Desde esta sección, llevo más de una década dando la bienvenida a quienes se asoman por vez primera al complejo universo de las letras. Y tal es el caso que ahora me ocupa, tras la reciente aparición de “Peregrino de sueños” (Diputación de Ciudad Real, 2012) de Elisabeth Porrero.
Esta manchega del 77, licenciada en Ingeniería Química y profesora de Instituto, lleva tiempo divulgando su quehacer lírico en distintas revistas y publicaciones literarias, además de haber obtenido algunos premios y de ser columnista en diversos medios locales de prensa.
Mas no ha sido hasta este mismo año, cuando ha dado a la luz un poemario que se integra en la colección “Ojo de Pez” de la notoria Biblioteca de Autores Manchegos.
“Un viaje de mil millas empieza con un paso”, dejó escrito, siglos atrás, el poeta chino Lao-Tsé. Y ese primer paso, lo acaba de dar Elisabeth Porrero de manera firme y notable.
Con un verso muy bien ritmado –ay, qué dicha hallar en un primer poemario tanta música acordada- y una dicción pulcra y plena de sobriedad, ha sabido armar una escenografía donde laten con intensidad un tiempo y un espacio de solidaria lectura.
Al hilo de su título -premonitorio de cuánto nos va a contar-, este viaje del alma se adentra por los territorios que llevan desde el principio de la materia vital hasta el bordón último de nuestro fenecimiento.
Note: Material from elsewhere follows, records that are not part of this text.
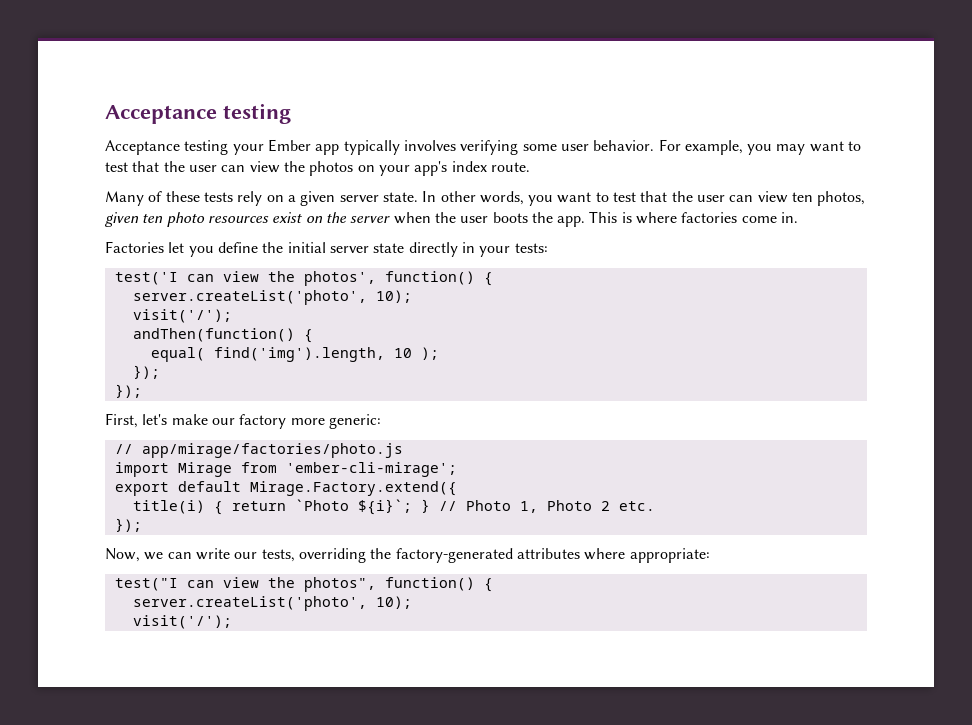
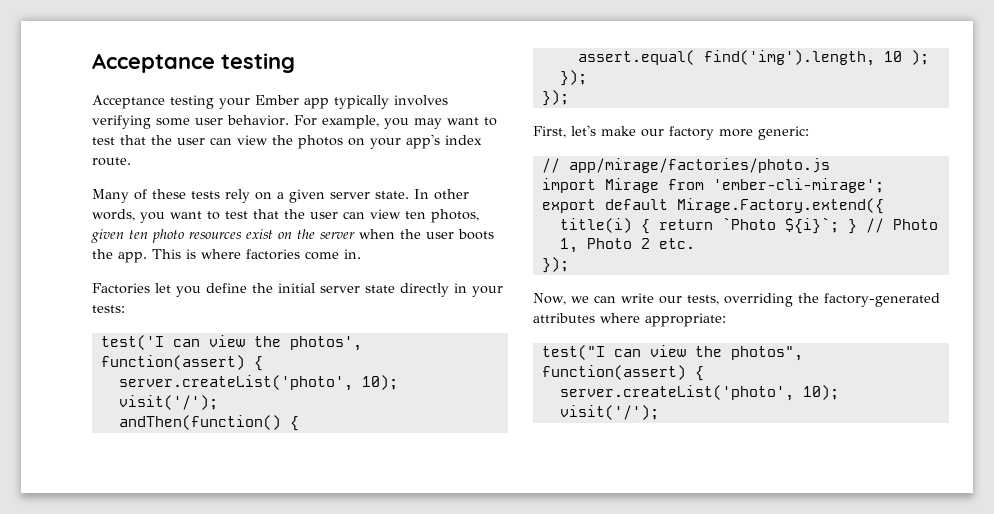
[384,271,475,285] function() -> [100,355,245,370] function(assert)
[150,347,205,362] equal( -> [577,50,695,65] assert.equal(
[384,577,475,591] function() -> [541,365,686,380] function(assert)

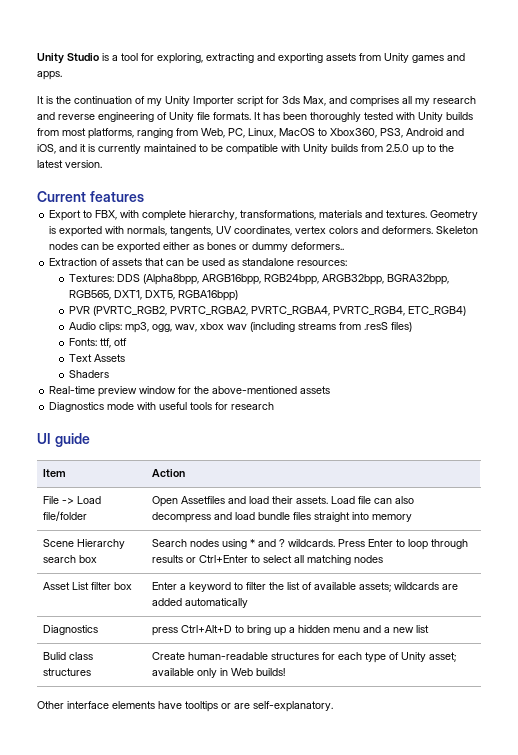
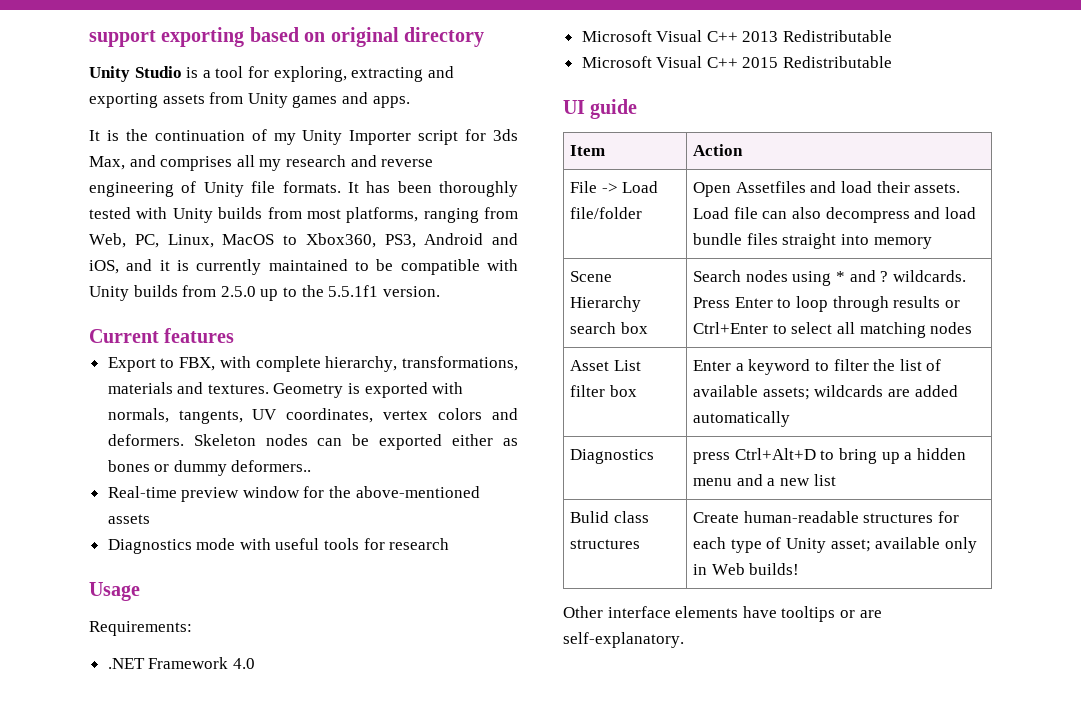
(37, 58) none -> [89,27,484,47] support exporting based on original directory //
[37,160,63,168] latest -> [328,285,379,297] 5.5.1f1
[49,258,348,266] [68,274,449,285] [68,290,238,301] [68,306,466,316] [68,322,412,333] [68,338,127,348] [68,354,125,362] [68,370,109,378] // Extraction of assets that can be used as standalone resources: // Textures: DDS (Alpha8bpp, ARGB16bpp, RGB24bpp, ARGB32bpp, BGRA32bpp, RGB565, DXT1, DXT5, RGBA16bpp) // PVR (PVRTC_RGB2, PVRTC_RGBA2, PVRTC_RGBA4, PVRTC_RGB4, ETC_RGB4) // Audio clips: mp3, ogg, wav, xbox wav (including streams from .resS files) // Fonts: ttf, otf // Text Assets // Shaders -> (312, 466) none
(275, 406) none -> [89,582,140,601] [89,621,192,636] [107,657,255,669] [581,30,893,42] [581,56,893,68] // Usage // Requirements: // .NET Framework 4.0 // Microsoft Visual C++ 2013 Redistributable // Microsoft Visual C++ 2015 Redistributable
Porque sabe la autora manchega que “la huida no es posible (…) No es, aunque nosotros lo creamos,/ invisible la luna de ese espejo/ que lleva nuestro nombre/ y más temprano o tarde nos obliga/ a descubrir en él nuestra mirada”.
Ese azogue en el que el ser humano disuelve sus miedos, su felicidad, su melancolía, su desesperanza…, es el que le sirve a la poetisa ciudadrealeña para avanzar con verbo sugeridor por los distintos lugares en los que se detuvieron sus ojos: Londres, Berlín, Lisboa, Estambul, Atenas o la Tabla de la Yedra en Piedrabuena, son motivo para poner en hora el corazón y contar bajo la lluvia, a la intemperie, al sol, al alba o en la noche, su verdad y su música corazonadoras: “Las manos del viajero/ escriben en el aires sus diarios (…) Son dos grandes baúles/ desbordados de sueños y derrotas”.
En su lúcido prefacio, Pedro A. González Moreno refiere las claves primordiales que anidan en estos caminos interiores y afirma que en el decir de Elisabeth Porrero “laten acentos intimistas y neorrománticos, además de cierto tono reflexivo y una marcada inclinación existencial”. Todo ello, contribuye a conformar un poemario resuelto con múltiples aciertos, de autenticidad versal y que, a su vez, sostiene desde sus diversas esquinas un bellísimo diálogo con la Naturaleza y cuanto circunda la existencia cómplice y efímera del hombre, porque “su comienzo y fin/ siempre guardan el nombre de la tierra”.